- Задание 1
Переведите на английский язык предложение из отрывка: «Главное – не считать себя лишним в этом мире.»
- Задание 2
Перепишите из отрывка без изменений фрагмент от «Интересное совпадение: в» до «Бога, узнаю истину.».
- Задание 3
Ответьте по отрывку на вопросы:
(a) В чём Кант видел заслугу Руссо?
(b) С чем текстуально совпадает мысль Декарта о том, что нужно стереть все записи прошлого опыта?
(c) Кому в отрывке приписаны слова о сказке, полной ярости и шума, рассказываемой идиотом?

- Отрывок текста
== == ==

Он говорил, я есть, из убеждения, из очевидности мысли. Я есть, и, следовательно, есть бытие. И наоборот: бытие, мир устроены так, что акт такого рода моей непосредственной очевидности, казалось бы, невозможен как логическое предположение или вывод из наличных знаний. Возможность, что это все-таки может случиться, есть всегда допущение, условность, случайность, присущая самому устройству мира. Мир устроен так, что такая непосредственная очевидность возможна без знания всего мира. Или, чтобы было понятнее, скажу иначе: мир устроен так, что в нем всегда возможна, например, непосредственная очевидность нравственного сознания, не нуждающегося в обосновании и объяснениях. И, скажем, Кант не случайно видел заслугу Руссо в том, что тот поставил этику выше всего на свете. В том смысле, что есть некоторые этические достоверности, которые не зависят от прогресса науки и знания. Но они возможны в силу устройства мира. Главное – не считать себя лишним в этом мире.

Представим себе, что мир был бы завершен и к тому же существовала бы некая великая теория, объясняющая нам, что такое любовь, что такое мысль, что такое причина и т.д. Ведь ясно, что если бы это было так, то было бы совершенно лишним переживать, например, чувство любви. Но мы же все-таки любим. Несмотря на то, что, казалось бы, все давно известно, все пережито, все испытано! Зачем же еще мои чувства, если все это уже было и было миллионы раз? Зачем?! Но перевернем вопрос: значит, мир не устроен как законченная целостность? И я в своем чувстве уникален, неповторим. Мое чувство не выводится из других чувств. В противном случае не нужно было бы ни моей любви, ни всех этих переживаний – они были бы заместимы предшествующими знаниями о любви. Мои переживания могли бы быть только идиотическими. Действительность была бы тогда, как говорил Шекспир, сказкой, полной ярости и шума, рассказываемой идиотом. Значит, мир устроен как нечто, находящееся в постоянном становлении, в нем всегда найдется мне место, если я действительно готов начать все сначала.

Интересное совпадение: в своих действительно философских работах Декарт никогда не приводил цитат, не ссылался на других, но говорил, например, что всегда есть время в жизни, когда нужно решиться стереть все записи прошлого опыта, не улучшать, не дополнять что-то, не чинить, например дом, по основанию которого прошла трещина, а строить его заново. Эта мысль текстуально совпадает с первым монологом Гамлета. Слова клятвы Гамлета перед тенью отца звучат по смыслу так: под твоим знаком я сотру все записи опыта на доске моего сознания и построю все сначала и в итоге, под знаком Бога, узнаю истину.

– Наша сегодняшняя практика преподавания философии, пожалуй, полностью пренебрегает первой половиной дуги, связанной, как вы говорите, с человеческим индивидуальным переживанием в жизни. Овладевая категориями философии, человек не наполняет их соответствующим содержанием и поэтому волей-неволей вынужден впадать в состояние возвышенного умонастроения. Но, с другой стороны, как эти категории можно помыслить? Или мы имеем здесь дело просто с немыслимыми мыслями? Но тогда что это?..

== == ==

[Исходные строки]
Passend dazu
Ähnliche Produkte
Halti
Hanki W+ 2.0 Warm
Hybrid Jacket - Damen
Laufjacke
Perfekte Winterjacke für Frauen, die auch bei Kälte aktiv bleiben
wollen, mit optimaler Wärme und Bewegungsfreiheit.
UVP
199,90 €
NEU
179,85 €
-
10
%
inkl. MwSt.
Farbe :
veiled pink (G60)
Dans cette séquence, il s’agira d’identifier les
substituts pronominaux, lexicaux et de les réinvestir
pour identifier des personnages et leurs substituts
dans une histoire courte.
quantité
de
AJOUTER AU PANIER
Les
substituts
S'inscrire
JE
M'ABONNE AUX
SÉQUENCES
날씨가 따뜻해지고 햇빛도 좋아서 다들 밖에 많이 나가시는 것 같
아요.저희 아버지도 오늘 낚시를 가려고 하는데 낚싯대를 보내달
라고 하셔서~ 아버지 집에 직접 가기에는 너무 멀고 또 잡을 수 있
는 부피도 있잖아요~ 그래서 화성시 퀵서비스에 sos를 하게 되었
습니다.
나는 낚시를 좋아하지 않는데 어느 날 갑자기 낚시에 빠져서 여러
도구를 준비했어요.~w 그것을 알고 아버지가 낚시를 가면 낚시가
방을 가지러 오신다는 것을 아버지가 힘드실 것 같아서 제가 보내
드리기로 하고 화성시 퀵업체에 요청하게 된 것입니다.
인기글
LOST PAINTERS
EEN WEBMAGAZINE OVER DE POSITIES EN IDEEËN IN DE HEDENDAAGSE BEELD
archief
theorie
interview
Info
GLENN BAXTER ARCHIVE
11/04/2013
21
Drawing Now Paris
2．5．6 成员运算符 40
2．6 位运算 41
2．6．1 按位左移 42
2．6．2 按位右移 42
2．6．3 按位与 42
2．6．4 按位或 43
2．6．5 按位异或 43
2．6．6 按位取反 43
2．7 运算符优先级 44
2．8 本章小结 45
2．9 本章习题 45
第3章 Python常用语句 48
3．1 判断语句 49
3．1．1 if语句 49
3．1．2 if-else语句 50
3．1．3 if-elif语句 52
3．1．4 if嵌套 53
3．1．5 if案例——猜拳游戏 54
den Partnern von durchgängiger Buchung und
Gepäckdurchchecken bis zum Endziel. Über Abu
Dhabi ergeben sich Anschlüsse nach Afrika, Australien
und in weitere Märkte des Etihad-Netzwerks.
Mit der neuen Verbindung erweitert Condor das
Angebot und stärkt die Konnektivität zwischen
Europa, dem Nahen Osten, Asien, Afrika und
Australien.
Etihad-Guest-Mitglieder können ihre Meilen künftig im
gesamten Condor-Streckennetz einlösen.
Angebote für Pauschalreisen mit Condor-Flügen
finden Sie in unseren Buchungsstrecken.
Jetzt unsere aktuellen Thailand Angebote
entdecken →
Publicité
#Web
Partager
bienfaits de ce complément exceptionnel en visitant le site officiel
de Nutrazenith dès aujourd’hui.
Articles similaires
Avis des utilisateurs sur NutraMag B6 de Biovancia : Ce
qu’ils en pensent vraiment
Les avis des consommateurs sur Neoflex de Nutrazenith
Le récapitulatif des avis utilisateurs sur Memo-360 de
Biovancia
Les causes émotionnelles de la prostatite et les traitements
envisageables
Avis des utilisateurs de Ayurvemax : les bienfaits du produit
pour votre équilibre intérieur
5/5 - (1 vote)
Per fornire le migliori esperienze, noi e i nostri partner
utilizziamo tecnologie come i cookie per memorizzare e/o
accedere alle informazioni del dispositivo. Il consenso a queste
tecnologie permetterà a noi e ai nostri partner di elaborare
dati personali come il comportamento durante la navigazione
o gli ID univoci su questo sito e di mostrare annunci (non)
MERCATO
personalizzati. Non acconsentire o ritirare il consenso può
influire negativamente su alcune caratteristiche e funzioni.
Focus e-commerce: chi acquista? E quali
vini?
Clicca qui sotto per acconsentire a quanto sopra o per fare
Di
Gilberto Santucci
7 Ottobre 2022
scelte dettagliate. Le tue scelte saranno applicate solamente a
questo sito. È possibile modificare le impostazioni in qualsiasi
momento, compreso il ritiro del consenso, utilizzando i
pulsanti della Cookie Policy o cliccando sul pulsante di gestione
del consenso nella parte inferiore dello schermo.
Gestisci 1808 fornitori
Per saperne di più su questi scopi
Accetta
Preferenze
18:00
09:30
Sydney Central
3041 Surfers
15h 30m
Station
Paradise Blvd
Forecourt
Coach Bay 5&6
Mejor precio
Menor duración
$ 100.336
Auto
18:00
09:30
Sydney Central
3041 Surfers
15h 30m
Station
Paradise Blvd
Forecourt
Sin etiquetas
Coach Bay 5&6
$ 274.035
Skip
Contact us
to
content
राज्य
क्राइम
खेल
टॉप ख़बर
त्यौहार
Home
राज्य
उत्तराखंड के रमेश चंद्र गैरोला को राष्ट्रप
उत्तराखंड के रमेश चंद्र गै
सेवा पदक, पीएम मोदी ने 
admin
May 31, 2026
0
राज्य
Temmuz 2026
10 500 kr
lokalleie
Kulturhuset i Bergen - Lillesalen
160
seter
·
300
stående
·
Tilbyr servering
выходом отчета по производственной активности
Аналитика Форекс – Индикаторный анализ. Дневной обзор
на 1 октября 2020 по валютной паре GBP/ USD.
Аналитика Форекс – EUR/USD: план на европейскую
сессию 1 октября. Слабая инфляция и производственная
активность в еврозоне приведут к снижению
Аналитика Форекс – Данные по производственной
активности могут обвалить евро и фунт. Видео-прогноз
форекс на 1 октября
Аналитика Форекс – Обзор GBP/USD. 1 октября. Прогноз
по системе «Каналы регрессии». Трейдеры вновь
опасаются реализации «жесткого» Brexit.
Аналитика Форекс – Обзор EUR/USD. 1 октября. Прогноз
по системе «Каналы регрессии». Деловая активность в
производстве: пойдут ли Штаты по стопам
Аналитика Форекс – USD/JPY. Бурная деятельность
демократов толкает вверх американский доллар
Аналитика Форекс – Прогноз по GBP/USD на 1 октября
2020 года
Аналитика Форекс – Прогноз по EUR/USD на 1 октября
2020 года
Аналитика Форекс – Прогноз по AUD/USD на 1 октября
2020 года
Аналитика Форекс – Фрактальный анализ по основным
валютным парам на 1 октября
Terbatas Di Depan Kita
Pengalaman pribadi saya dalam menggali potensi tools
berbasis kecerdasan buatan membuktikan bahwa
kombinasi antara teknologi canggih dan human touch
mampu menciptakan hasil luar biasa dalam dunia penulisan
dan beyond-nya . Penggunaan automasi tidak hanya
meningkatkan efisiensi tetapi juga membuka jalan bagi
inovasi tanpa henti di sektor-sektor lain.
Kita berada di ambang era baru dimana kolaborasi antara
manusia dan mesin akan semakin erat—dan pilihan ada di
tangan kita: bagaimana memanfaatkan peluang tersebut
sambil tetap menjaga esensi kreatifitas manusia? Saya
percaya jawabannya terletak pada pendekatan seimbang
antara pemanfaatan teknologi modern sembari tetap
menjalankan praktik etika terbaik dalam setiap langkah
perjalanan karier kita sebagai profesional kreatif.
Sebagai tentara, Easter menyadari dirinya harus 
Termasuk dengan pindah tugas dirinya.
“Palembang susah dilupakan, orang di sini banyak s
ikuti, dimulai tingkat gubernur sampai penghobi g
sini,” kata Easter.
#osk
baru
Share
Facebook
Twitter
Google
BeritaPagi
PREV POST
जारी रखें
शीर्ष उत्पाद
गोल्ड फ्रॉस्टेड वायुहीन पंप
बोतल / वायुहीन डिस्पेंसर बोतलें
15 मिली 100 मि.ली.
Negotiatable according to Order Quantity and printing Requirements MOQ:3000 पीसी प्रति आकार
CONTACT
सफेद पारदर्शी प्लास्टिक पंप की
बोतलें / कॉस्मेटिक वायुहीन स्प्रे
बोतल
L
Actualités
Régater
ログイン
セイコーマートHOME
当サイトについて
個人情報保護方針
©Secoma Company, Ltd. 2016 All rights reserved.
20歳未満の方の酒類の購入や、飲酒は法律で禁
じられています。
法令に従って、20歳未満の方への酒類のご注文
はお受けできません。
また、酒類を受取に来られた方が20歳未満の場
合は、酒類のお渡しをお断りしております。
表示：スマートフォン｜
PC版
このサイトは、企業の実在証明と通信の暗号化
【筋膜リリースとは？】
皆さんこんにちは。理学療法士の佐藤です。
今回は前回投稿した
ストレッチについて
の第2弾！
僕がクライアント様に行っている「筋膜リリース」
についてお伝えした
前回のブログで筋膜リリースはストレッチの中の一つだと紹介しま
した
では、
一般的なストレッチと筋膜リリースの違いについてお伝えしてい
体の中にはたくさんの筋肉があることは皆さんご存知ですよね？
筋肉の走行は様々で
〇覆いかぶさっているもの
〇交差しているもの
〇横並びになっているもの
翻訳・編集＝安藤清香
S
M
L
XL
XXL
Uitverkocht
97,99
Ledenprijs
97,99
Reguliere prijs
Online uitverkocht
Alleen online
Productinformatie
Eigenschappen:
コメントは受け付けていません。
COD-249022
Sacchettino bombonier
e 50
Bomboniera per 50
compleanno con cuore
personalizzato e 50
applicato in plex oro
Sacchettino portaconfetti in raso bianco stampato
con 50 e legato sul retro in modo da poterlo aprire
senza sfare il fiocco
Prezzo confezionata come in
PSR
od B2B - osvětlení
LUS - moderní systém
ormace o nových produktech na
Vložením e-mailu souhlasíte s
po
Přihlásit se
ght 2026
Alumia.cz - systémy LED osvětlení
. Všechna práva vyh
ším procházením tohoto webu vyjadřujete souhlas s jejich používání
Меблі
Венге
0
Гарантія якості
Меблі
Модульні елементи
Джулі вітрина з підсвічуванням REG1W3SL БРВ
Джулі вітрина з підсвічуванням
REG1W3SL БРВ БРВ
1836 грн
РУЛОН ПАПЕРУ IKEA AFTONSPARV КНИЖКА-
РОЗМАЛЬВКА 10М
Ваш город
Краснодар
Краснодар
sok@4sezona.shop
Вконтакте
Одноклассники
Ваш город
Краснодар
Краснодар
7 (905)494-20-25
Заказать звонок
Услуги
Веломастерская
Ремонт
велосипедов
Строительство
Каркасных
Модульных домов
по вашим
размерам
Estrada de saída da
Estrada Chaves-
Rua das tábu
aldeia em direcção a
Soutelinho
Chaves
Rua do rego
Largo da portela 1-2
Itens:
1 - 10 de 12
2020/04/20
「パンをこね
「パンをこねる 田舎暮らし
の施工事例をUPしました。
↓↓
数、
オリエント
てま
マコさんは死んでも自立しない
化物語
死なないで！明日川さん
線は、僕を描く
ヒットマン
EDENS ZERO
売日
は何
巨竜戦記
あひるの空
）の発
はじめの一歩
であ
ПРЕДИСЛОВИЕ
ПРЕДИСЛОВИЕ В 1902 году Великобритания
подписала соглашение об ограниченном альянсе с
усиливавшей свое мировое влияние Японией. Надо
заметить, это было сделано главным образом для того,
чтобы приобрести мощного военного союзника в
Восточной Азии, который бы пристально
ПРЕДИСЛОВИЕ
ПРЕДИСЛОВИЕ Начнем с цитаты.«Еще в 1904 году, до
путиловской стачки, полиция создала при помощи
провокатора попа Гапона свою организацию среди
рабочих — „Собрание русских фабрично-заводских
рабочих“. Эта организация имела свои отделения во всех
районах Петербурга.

== == ==

- Ответ 1
The main thing is not to consider oneself superfluous in this world.

- Ответ 2
Интересное совпадение: в своих действительно философских работах Декарт никогда не приводил цитат, не ссылался на других, но говорил, например, что всегда есть время в жизни, когда нужно решиться стереть все записи прошлого опыта, не улучшать, не дополнять что-то, не чинить, например дом, по основанию которого прошла трещина, а строить его заново. Эта мысль текстуально совпадает с первым монологом Гамлета. Слова клятвы Гамлета перед тенью отца звучат по смыслу так: под твоим знаком я сотру все записи опыта на доске моего сознания и построю все сначала и в итоге, под знаком Бога, узнаю истину.

- Ответ 3
(a) В том, что Руссо поставил этику выше всего на свете.
(b) С первым монологом Гамлета.
(c) Шекспиру.